O termo dom-juan tem origem no personagem Don Juan, ou Don Giovanni, grande sedutor que conquista as mulheres e em seguida as abandona. Ele apareceu pela primeira vez em 1620, no livro O Burlador de Sevilha, do espanhol Tirso de Molina (1579-1648), e ressurgiu em 1787, na ópera Don Giovanni, de Wolfgang Amadeus Mozart (1756-1791). Depois disso, frequentou livros, peças de teatro, músicas e filmes, entre os quais O Homem que Amava as Mulheres, do francês François Truffault (1932-1984), e Don Juan de Marco, do norte-americano Jeremy Leven (71).
Para o psicólogo suíço Carl Gustav Jung (1875-1961), dom-juan tem um complexo materno, isto é, não se libertou da mãe e procura sua imagem em todas as mulheres, nunca encontrando. A origem do comportamento estaria na adolescência. Nessa fase é natural que o filho se torne agressivo com a mãe, pois precisa se separar, ter a própria identidade. Se ela tenta mantê-lo calmo e fraco, realizando todos os seus desejos, acaba por dificultar a necessária separação, que o tornaria um homem mais forte e capaz de amar outras mulheres. Impossibilitado de se libertar, o rapaz pode se tornar um dom-juan.
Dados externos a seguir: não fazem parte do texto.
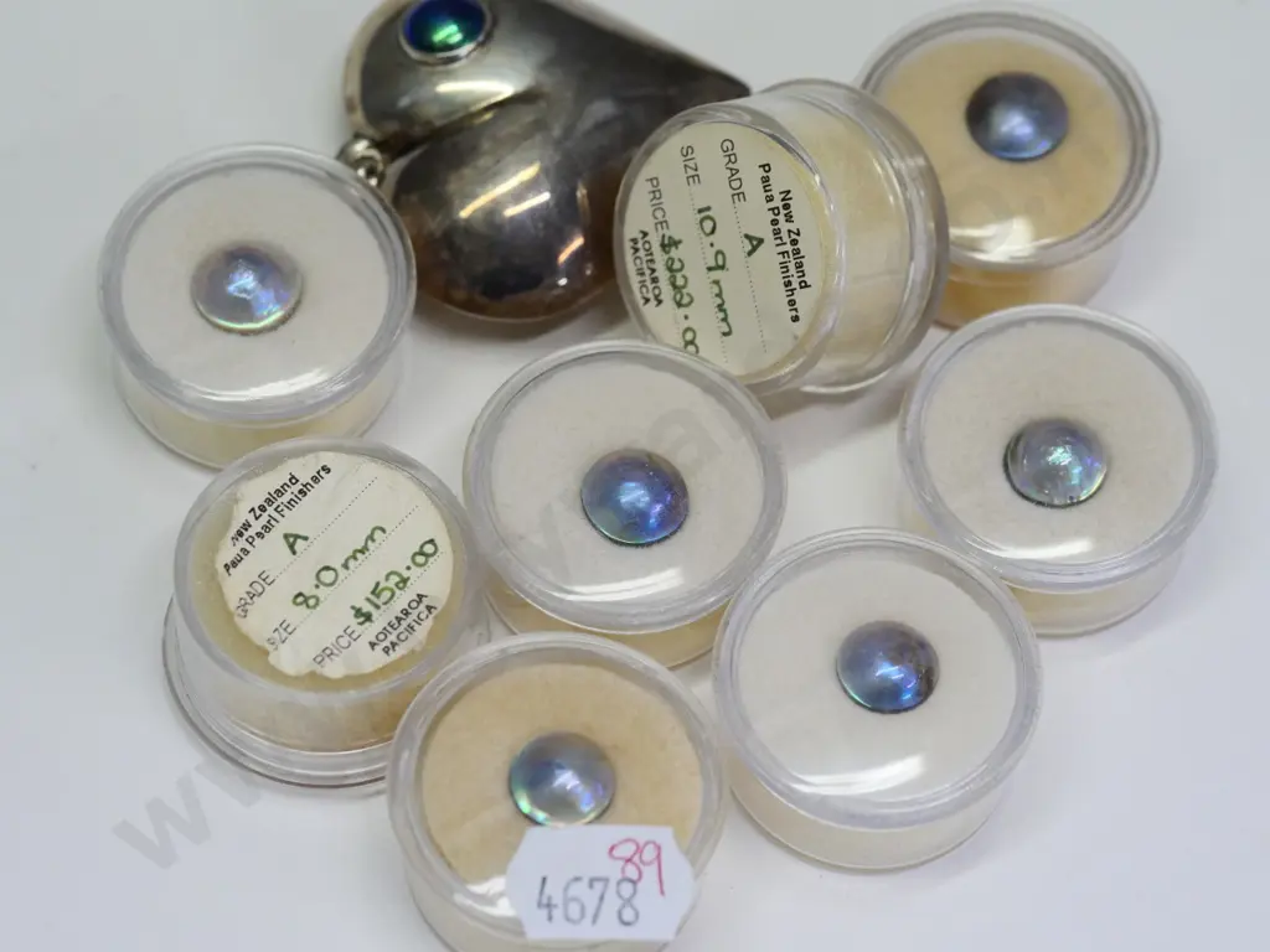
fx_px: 4403
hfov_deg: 16.4
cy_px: 476
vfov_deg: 12.3
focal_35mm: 120
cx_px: 635
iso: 1600
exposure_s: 1/200
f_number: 5
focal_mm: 60
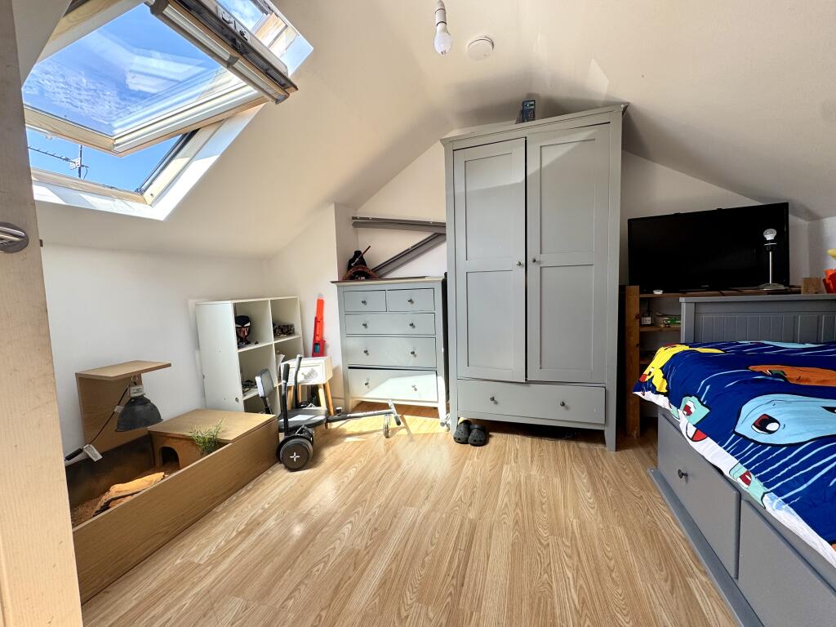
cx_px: 418
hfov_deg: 102.1
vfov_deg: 85.7
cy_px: 314
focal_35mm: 14
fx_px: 338
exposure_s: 1/99
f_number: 2.2
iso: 50
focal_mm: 2.22
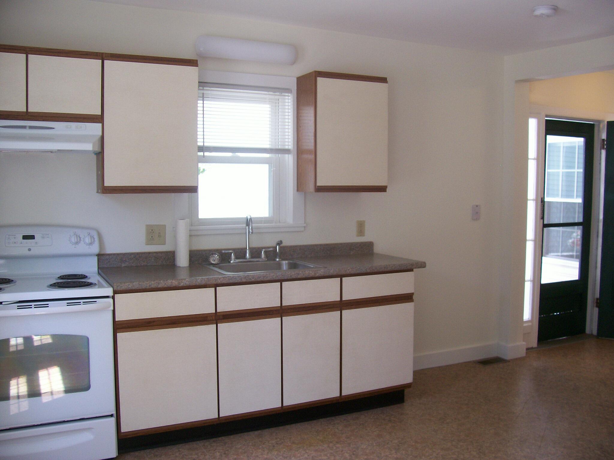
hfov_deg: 54.0
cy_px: 230
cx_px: 307
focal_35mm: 34
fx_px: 603
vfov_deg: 41.8
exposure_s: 1/50.1
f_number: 2.7
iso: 80
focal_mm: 5.6
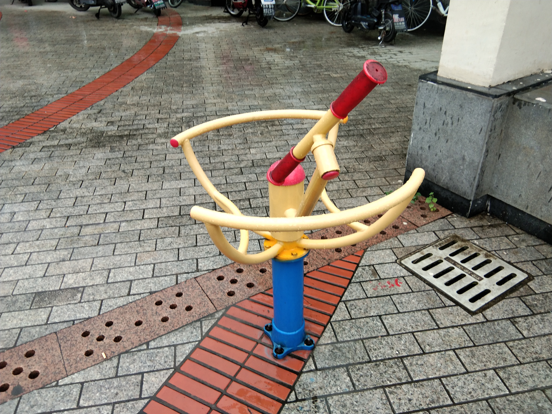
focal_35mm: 31
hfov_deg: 58.4
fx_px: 494
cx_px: 276
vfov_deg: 45.4
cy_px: 207
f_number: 2.2
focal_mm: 3.69
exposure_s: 1/50
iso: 125
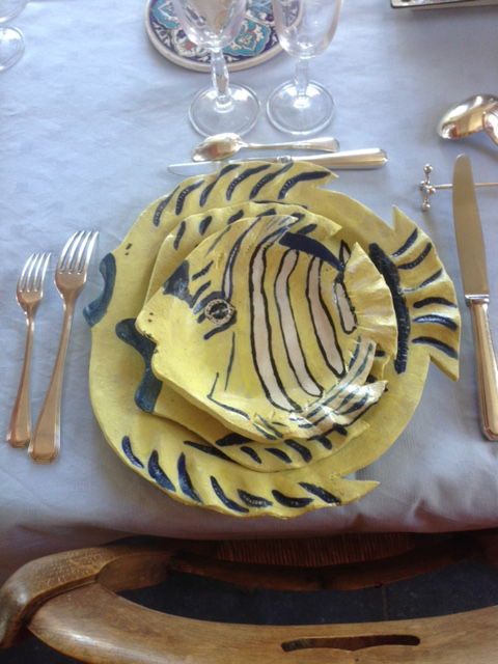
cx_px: 249
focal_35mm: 33
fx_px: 633
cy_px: 332
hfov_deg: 42.9
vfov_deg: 55.4
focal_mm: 4.12
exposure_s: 1/20
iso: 64
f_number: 2.4
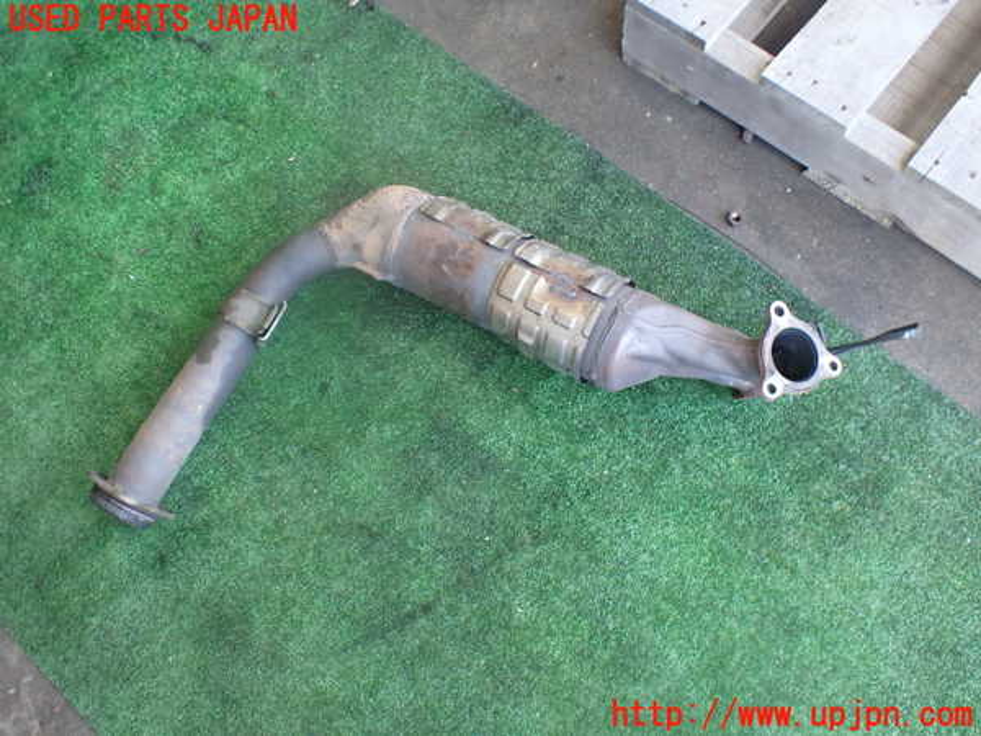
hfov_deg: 60.0
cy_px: 368
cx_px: 490
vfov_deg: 46.8
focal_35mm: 30
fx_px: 850
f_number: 2.3
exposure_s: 1/125
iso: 400
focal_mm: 5.4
Aquele que envereda por esse caminho em geral é arrogante e se julga melhor que os demais, devido muitas vezes a um complexo de inferioridade. Sempre tem uma desculpa para não se comprometer — julga que uma mulher é controladora, outra é egoísta, outra gasta demais — e por isso vai trocando, trocando. Acredita ser um grande amante, mas só consegue amar a si mesmo. Narcisista, não leva em consideração os sentimentos dos outros e gosta de desafios: quanto mais difícil for a conquista, maior seu interesse. Não sente amor, apenas prazer em conquistar.
Alguns até se casam, porém projetam na mulher a imagem da mãe e perdem todo o interesse sexual por ela. Acabam arrumando não uma, mas várias amantes para não se sentirem presos ou dominados por nenhuma. O medo de se tornarem dependentes, como foram da mãe, faz com que agridam suas mulheres de forma cruel, traindo ou abandonando.
A mulher que se envolve com esse tipo de homem se apaixona. Estar com ele é como usar uma droga. Ela sempre quer mais e faz qualquer coisa para não perdê-lo. Acredita que finalmente encontrou aquele amor romântico de que tanto falam a literatura, o cinema, as novelas. Em pouco tempo, porém, o romance se transforma em pesadelo. Ele começa a fazer de tudo para que ela o abandone e assuma a responsabilidade pelo fim da relação. Deprimida e magoada, ela se julga culpada e fica querendo descobrir o que aconteceu. Não vê que o motivo é a incapacidade dele de se ligar, o seu medo do compromisso.
Com a chegada da maturidade, e com medo da solidão, alguns desses homens mudam e conseguem se fixar em uma só companheira; quando isso não acontece, eles podem ter crises de angústia e dificuldade para aceitar a idade. Alguns terminam se relacionando com mulheres de nível cultural inferior, vindas de mundos muito diferentes do seu, apenas para ter alguém que cuide deles.